By: Erin Jones and Andrew Schouweiler

A smaller version of the Science Museum of Minnesota’s RACE exhibit is on display at the Rochester Public Library until April 30, 2019.

Before the library, Rochester’s Apache Mall hosted the RACE exhibit.

The mini versions of the RACE exhibit, according to the Science Museum of Minnesota, are 500 square-feet and include easy-to-set-up displays for smaller venues like the library and the mall.

The content of each display is created to be easily understood, so people of all ages can participate in the walk-through exhibit.

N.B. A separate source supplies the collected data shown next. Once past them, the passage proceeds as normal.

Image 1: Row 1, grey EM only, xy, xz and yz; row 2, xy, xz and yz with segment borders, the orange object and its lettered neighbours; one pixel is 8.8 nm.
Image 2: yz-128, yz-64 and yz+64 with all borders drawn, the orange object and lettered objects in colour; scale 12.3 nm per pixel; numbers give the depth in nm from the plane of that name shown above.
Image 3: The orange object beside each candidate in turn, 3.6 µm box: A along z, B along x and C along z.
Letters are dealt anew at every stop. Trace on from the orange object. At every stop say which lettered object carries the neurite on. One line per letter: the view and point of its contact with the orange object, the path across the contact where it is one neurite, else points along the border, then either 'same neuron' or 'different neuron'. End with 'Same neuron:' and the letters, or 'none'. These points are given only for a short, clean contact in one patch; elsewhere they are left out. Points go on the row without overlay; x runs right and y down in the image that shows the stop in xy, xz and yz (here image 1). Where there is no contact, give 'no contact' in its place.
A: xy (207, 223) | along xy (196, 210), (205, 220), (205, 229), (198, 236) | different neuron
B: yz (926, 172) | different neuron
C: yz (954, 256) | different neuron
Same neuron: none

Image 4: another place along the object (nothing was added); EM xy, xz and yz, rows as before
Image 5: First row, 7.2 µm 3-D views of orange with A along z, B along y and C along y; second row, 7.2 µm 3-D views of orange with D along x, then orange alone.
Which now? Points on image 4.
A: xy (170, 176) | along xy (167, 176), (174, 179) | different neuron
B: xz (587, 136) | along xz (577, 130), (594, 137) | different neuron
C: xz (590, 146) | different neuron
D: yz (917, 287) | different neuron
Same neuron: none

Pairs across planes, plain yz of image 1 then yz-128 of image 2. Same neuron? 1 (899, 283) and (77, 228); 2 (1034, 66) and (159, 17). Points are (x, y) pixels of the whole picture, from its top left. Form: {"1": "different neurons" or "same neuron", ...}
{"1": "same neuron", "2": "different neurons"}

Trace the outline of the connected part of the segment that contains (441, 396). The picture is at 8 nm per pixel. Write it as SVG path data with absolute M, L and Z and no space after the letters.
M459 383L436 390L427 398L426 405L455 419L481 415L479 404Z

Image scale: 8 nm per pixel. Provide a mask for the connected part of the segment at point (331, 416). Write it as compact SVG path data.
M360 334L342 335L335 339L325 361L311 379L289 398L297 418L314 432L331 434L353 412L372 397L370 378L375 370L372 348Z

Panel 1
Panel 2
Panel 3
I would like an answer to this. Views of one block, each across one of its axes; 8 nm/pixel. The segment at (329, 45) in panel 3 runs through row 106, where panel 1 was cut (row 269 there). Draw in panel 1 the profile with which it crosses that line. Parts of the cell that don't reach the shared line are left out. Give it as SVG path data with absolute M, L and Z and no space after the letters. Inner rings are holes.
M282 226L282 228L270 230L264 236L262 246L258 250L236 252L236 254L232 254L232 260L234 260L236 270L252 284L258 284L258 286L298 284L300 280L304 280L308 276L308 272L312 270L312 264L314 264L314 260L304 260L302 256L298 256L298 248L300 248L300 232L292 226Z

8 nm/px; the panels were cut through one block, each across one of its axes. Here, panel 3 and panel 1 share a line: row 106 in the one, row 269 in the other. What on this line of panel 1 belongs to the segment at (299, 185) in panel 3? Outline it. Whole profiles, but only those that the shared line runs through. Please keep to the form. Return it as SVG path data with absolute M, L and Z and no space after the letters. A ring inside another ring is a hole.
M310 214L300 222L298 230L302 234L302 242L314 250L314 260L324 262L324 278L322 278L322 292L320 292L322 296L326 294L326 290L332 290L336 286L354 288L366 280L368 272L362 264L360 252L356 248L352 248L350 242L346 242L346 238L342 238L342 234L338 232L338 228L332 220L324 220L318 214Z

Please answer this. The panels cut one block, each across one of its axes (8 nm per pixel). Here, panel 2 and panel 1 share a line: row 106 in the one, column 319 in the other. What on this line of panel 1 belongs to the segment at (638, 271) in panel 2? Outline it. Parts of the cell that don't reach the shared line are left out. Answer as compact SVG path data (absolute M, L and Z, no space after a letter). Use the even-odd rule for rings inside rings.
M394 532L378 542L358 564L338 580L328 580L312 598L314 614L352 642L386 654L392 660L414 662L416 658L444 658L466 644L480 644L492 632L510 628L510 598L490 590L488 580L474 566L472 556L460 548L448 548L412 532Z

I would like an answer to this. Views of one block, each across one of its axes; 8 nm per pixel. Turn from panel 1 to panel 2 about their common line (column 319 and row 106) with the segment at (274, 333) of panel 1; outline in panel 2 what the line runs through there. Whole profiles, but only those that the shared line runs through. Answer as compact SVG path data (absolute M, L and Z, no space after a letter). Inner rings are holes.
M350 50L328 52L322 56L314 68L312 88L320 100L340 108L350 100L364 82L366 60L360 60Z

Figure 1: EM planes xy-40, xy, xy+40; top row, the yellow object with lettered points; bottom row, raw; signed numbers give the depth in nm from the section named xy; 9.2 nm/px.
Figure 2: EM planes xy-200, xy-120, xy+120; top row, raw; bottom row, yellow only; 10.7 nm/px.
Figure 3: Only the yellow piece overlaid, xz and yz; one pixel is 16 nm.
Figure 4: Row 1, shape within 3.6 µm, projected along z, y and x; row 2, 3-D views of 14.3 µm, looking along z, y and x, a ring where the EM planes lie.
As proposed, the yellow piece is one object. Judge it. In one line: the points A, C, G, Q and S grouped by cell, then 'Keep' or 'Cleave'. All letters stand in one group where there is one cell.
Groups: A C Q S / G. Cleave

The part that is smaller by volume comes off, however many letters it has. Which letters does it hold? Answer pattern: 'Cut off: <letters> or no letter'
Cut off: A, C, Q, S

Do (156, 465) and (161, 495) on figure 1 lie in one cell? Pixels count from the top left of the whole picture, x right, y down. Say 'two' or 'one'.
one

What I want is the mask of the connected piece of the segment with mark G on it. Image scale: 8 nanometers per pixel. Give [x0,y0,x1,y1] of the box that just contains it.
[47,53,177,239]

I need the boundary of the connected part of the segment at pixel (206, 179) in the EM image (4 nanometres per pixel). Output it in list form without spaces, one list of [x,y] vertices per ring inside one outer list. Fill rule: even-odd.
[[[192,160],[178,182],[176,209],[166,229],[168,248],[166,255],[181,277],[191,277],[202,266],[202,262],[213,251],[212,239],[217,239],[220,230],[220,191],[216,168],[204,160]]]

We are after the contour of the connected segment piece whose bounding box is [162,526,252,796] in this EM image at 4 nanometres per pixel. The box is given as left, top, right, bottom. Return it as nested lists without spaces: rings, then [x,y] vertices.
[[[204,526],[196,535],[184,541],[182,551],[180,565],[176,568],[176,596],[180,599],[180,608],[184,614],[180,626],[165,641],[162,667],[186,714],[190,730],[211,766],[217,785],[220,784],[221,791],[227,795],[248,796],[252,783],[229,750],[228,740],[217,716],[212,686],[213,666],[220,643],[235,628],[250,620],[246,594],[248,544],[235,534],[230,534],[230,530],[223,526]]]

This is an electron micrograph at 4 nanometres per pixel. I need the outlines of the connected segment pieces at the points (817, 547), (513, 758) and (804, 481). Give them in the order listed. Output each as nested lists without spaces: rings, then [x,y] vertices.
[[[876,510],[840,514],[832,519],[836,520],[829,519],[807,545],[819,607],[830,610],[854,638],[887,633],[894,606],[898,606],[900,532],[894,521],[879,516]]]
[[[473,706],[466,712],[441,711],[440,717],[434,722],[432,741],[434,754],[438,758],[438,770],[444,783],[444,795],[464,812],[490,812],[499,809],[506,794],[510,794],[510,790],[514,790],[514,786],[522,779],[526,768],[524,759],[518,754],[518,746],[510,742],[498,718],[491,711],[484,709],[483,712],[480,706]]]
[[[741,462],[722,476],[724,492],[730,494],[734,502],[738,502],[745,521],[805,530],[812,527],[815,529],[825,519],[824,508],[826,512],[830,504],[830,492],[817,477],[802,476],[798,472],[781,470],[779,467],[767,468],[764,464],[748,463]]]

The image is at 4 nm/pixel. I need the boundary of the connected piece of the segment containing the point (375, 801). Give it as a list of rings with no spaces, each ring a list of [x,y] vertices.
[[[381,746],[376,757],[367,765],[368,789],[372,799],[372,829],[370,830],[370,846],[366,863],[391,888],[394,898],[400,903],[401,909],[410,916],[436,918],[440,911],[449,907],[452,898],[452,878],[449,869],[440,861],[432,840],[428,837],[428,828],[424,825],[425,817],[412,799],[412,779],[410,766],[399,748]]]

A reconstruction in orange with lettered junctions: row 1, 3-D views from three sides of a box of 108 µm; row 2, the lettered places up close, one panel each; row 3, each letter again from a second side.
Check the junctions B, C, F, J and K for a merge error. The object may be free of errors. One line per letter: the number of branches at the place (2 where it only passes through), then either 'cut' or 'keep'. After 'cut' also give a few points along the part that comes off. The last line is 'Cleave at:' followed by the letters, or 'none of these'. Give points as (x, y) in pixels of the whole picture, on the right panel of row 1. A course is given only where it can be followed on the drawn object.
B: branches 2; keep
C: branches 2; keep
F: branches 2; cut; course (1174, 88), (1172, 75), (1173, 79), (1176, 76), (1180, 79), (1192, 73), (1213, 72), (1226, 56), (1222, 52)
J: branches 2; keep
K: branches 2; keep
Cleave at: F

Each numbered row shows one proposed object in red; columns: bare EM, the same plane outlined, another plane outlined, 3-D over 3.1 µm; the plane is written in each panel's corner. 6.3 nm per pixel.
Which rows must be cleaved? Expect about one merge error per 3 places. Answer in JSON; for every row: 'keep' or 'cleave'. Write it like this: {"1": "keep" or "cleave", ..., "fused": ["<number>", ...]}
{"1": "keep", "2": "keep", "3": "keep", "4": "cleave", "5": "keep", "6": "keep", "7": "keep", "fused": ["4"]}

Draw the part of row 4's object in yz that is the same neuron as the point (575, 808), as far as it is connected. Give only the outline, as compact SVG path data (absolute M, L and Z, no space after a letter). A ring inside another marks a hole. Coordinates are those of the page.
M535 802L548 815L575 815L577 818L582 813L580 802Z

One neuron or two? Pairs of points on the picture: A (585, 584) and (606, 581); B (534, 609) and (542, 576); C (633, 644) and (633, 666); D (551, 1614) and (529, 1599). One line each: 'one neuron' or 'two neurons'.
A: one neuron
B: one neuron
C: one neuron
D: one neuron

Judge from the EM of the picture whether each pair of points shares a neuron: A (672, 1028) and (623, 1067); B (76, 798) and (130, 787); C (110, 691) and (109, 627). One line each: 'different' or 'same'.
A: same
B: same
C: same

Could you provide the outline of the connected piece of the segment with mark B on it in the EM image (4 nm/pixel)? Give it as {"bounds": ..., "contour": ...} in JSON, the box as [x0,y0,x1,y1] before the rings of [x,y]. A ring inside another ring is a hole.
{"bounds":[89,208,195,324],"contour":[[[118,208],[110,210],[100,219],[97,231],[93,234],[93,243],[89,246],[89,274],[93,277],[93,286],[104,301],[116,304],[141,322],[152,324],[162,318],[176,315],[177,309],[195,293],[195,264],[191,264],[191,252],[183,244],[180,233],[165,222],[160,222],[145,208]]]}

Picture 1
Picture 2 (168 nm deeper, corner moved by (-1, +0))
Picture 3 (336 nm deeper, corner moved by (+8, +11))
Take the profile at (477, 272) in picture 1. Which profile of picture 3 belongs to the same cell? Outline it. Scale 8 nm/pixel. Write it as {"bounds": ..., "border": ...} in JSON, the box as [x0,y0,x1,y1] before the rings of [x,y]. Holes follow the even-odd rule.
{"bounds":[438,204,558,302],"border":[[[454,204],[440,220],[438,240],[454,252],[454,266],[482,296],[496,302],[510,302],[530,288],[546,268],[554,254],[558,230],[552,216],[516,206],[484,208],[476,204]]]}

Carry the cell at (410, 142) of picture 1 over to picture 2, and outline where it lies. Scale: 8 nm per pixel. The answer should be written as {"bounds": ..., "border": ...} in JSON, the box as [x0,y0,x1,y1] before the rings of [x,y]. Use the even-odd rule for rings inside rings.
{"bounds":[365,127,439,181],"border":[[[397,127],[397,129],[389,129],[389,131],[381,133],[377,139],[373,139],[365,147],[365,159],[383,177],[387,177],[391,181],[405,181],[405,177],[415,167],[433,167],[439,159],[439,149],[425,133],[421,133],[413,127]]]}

Kim Edson, head of readers’ services at Rochester Public Library, explained the goal of the RACE exhibit.

“It takes it from both a scientific point of view – looking at race from a biological level, by the way, there’s no such thing – and it also explores the sociological concept of race and how it has had many impacts in our culture,” Edson said.

Rochester was home to the RACE exhibit for eight months in 2010. The exhibit was brought back this year through grants from the federal government.

Dee Sabol, executive director of Rochester’s Diversity Council, explained how the grants allowed the Science Museum to work with the Rochester Public Library to bring the RACE exhibit back to Rochester.

“They were able to create the smaller, traveling versions of the RACE exhibit and bring them out to the community through those grant funds,” Sabol said.

According to Winona State University’s Associate Vice President of Inclusion and Diversity Jonathan Locust, funds toward the exhibit’s return were also donated by the Inclusion and Diversity office.

“There were donations from my office in particular for the amount of $500, as well as a donation from WSU-Rochester in the amount of $500,” Locust said.

Locust said donating to the exhibit was beneficial to Winona State and to people in communities surrounding the exhibit who may not know the history of race and racism.

He said much of the history people have learned over time is not inclusive of people who are of different races, genders, ethnicities and abilities.

“Our history has been completely whitewashed,” Locust said. “Having people go out and doing some digging on their own [then being able to say], ‘What information has been left out of the history that I’ve learned?’ And then maybe ask those deeper questions, ‘Why has it been left out?’”

Edson and Sabol both said getting people to ask those hard questions and generating conversation about race and racism is another part of the RACE exhibit’s purpose.

“We believe this exhibit gives people an opportunity to think a little bit deeper about the topic,” Edson said. “Our goal is to engage community conversations about this issue and hopefully impact change.”

Sabol said so far, the exhibit has been successful in generating community discussion.

She said when the RACE exhibit was in Rochester in 2010, people left angry and disagreed with the information presented in the displays.

“They would come back more than once and it would at least get them involved in a discussion and I think that’s really the point is to look at something a little bit differently,” Sabol said.

Traffic to the exhibit this year has been high as well, according to Locust.

With the exhibit in the mall during the holidays, the flow of visitors was heavy, which carried over into the following months.

“We know we got some heavy traffic right around MLK Day, we know we got some in February for Black History Month because there are some people who did some programs in there,” Locust said.

Edson and Sabol said with conversation about race being generated within the community, they are working on trying to find a permanent home in Rochester for the RACE exhibit.

Grant funds have given Edson and Sabol the opportunity to put on additional programming, so members of the community can take advantage of other resources to learn about race.

“We’ll have speakers and presenters now who will talk about different aspects of race and racism,” Sabol explained. “There are other learning opportunities, some workshops and things like that [and] we hope to have a couple film screenings as well.”